▸ Prompt
Please copy every line from the records below that contains the string "each".

▸ Record set
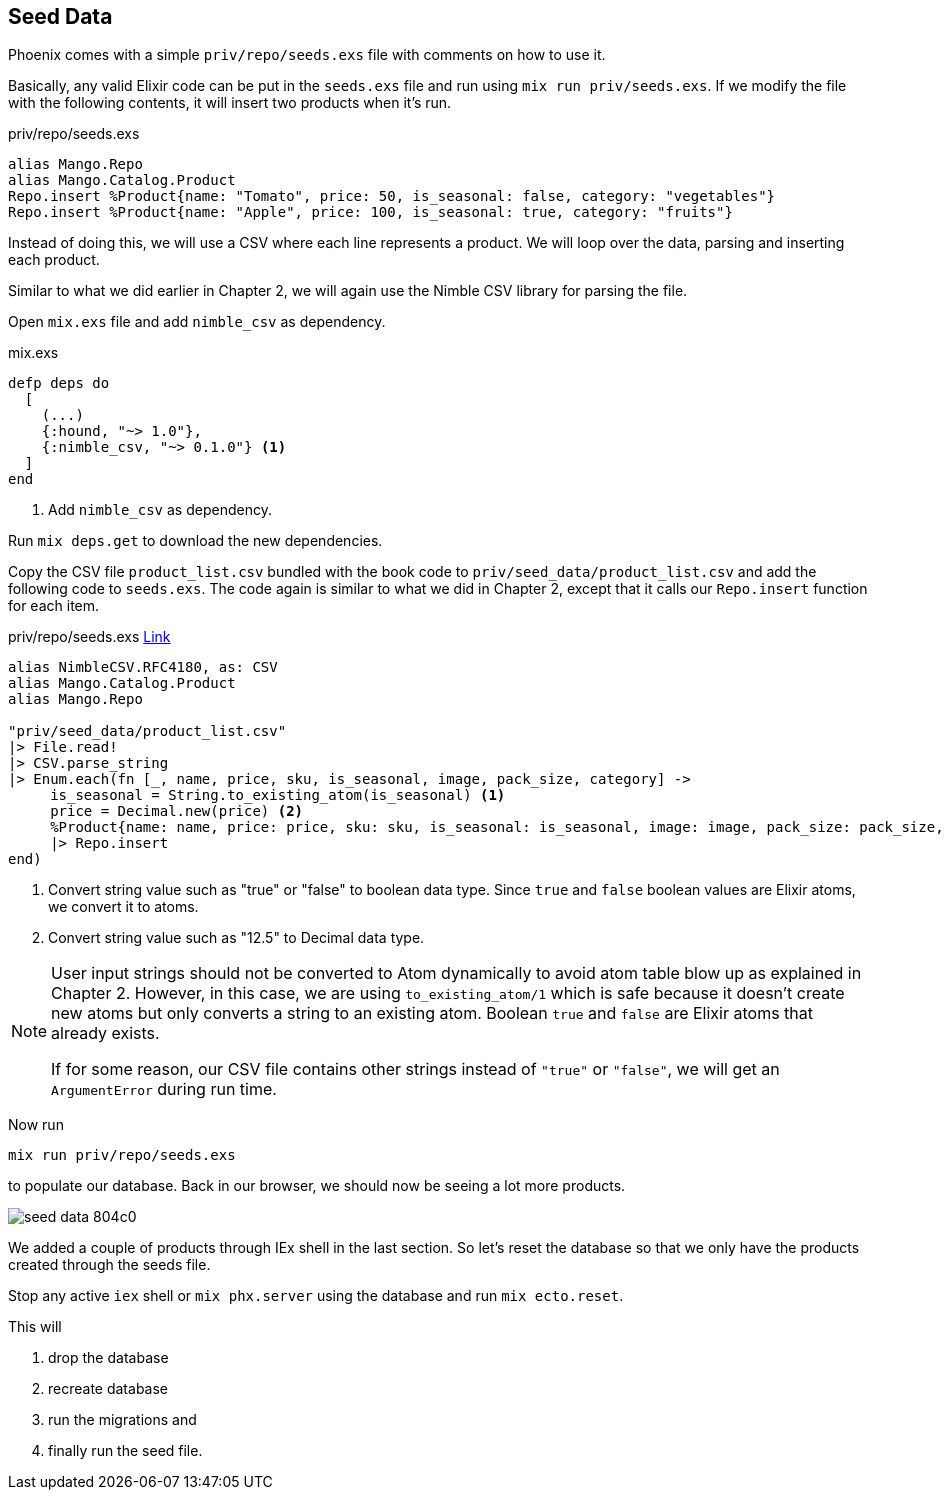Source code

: == Seed Data

Phoenix comes with a simple `priv/repo/seeds.exs` file with comments on how to use it.

Basically, any valid Elixir code can be put in the `seeds.exs` file and run using `mix run priv/seeds.exs`. If we modify the file with the following contents, it will insert two products when it's run.

[source,elixir]
.priv/repo/seeds.exs
----
alias Mango.Repo
alias Mango.Catalog.Product
Repo.insert %Product{name: "Tomato", price: 50, is_seasonal: false, category: "vegetables"}
Repo.insert %Product{name: "Apple", price: 100, is_seasonal: true, category: "fruits"}
----

Instead of doing this, we will use a CSV where each line represents a product. We will loop over the data, parsing and inserting each product.

Similar to what we did earlier in Chapter 2, we will again use the Nimble CSV library for parsing the file.

Open `mix.exs` file and add `nimble_csv` as dependency.


[source,elixir]
.mix.exs
----
defp deps do
  [
    (...)
    {:hound, "~> 1.0"},
    {:nimble_csv, "~> 0.1.0"} <1>
  ]
end
----
<1> Add `nimble_csv` as dependency.

Run `mix deps.get` to download the new dependencies.

Copy the CSV file `product_list.csv` bundled with the book code to `priv/seed_data/product_list.csv` and add the following code to `seeds.exs`.
The code again is similar to what we did in Chapter 2, except that it calls our `Repo.insert` function for each item.

[source,elixir]
.priv/repo/seeds.exs https://gist.github.com/shankardevy/147f010aef3b023c4cf42071056b8dcc[Link]
----
alias NimbleCSV.RFC4180, as: CSV
alias Mango.Catalog.Product
alias Mango.Repo

"priv/seed_data/product_list.csv"
|> File.read!
|> CSV.parse_string
|> Enum.each(fn [_, name, price, sku, is_seasonal, image, pack_size, category] ->
     is_seasonal = String.to_existing_atom(is_seasonal) <1>
     price = Decimal.new(price) <2>
     %Product{name: name, price: price, sku: sku, is_seasonal: is_seasonal, image: image, pack_size: pack_size, category: category}
     |> Repo.insert
end)
----
<1> Convert string value such as "true" or "false" to boolean data type. Since `true` and `false` boolean values are Elixir atoms, we convert it to atoms.
<2> Convert string value such as "12.5" to Decimal data type.

[NOTE]
====
User input strings should not be converted to Atom dynamically to avoid atom table blow up as explained in Chapter 2.
However, in this case, we are using `to_existing_atom/1` which is safe because it doesn't create new atoms but only converts a string to an existing atom. Boolean `true` and `false` are Elixir atoms that already exists.

If for some reason, our CSV file contains other strings instead of `"true"` or `"false"`, we will get an `ArgumentError` during run time.
====

Now run
```
mix run priv/repo/seeds.exs
```

to populate our database. Back in our browser, we should now be seeing a lot more products.

image::images/_seed_data-804c0.png[]

We added a couple of products through IEx shell in the last section. So let's reset the database so that we only have the products created through the seeds file.

Stop any active `iex` shell or `mix phx.server` using the database and run `mix ecto.reset`.

This will

. drop the database
. recreate database
. run the migrations and
. finally run the seed file.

▸ Solution to the problem
Instead of doing this, we will use a CSV where each line represents a product. We will loop over the data, parsing and inserting each product.
The code again is similar to what we did in Chapter 2, except that it calls our `Repo.insert` function for each item.
|> Enum.each(fn [_, name, price, sku, is_seasonal, image, pack_size, category] ->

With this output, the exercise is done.